Toward Self-Improvement of LLMs via Imagination, Searching, and Criticizing

April 18, 2024

作者: Ye Tian, Baolin Peng, Linfeng Song, Lifeng Jin, Dian Yu, Haitao Mi, Dong Yu

cs.AI

摘要

儘管大型語言模型（LLMs）在各種任務上展現出令人印象深刻的能力，但在涉及複雜推理和規劃的情境下仍然面臨困難。最近的研究提出了先進的提示技術以及利用高質量數據進行微調以增強LLMs的推理能力的必要性。然而，這些方法在本質上受到數據可用性和質量的限制。鑑於此，自我校正和自我學習成為可行的解決方案，採用允許LLMs改進其輸出並從自評獎勵中學習的策略。然而，LLMs在自我改進其回應方面的效力，特別是在複雜的推理和規劃任務中，仍然存在疑問。在本文中，我們介紹了AlphaLLM用於改進LLMs的自我改進，該方法將蒙特卡洛樹搜索（MCTS）與LLMs相結合，建立自我改進循環，從而增強LLMs的能力，而無需額外的標註。受AlphaGo成功的啟發，AlphaLLM解決了將MCTS與LLM結合進行自我改進所面臨的獨特挑戰，包括數據稀缺性、語言任務搜索空間的廣闊性，以及語言任務中反饋的主觀性。AlphaLLM由提示綜合組件、針對語言任務量身定制的高效MCTS方法以及三個評論模型組成，用於提供精確的反饋。我們在數學推理任務中的實驗結果表明，AlphaLLM顯著提高了LLMs的性能，而無需額外的標註，展示了LLMs自我改進的潛力。

English

Despite the impressive capabilities of Large Language Models (LLMs) on various tasks, they still struggle with scenarios that involves complex reasoning and planning.
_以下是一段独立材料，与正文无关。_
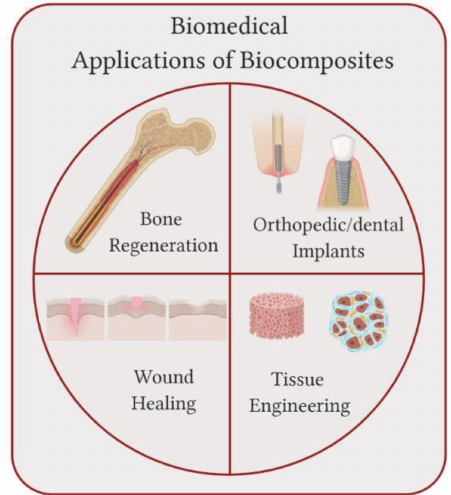
Figure 1. Biomedical applications of biocomposites: biocomposites can be applied to bone regeneration, orthopedic implants, wound healing patches and to tissue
Recent work proposed advanced prompting techniques and the necessity of fine-tuning with high-quality data to augment LLMs' reasoning abilities. However, these approaches are inherently constrained by data availability and quality. In light of this, self-correction and self-learning emerge as viable solutions, employing strategies that allow LLMs to refine their outputs and learn from self-assessed rewards. Yet, the efficacy of LLMs in self-refining its response, particularly in complex reasoning and planning task, remains dubious. In this paper, we introduce AlphaLLM for the self-improvements of LLMs, which integrates Monte Carlo Tree Search (MCTS) with LLMs to establish a self-improving loop, thereby enhancing the capabilities of LLMs without additional annotations. Drawing inspiration from the success of AlphaGo, AlphaLLM addresses the unique challenges of combining MCTS with LLM for self-improvement, including data scarcity, the vastness search spaces of language tasks, and the subjective nature of feedback in language tasks. AlphaLLM is comprised of prompt synthesis component, an efficient MCTS approach tailored for language tasks, and a trio of critic models for precise feedback. Our experimental results in mathematical reasoning tasks demonstrate that AlphaLLM significantly enhances the performance of LLMs without additional annotations, showing the potential for self-improvement in LLMs.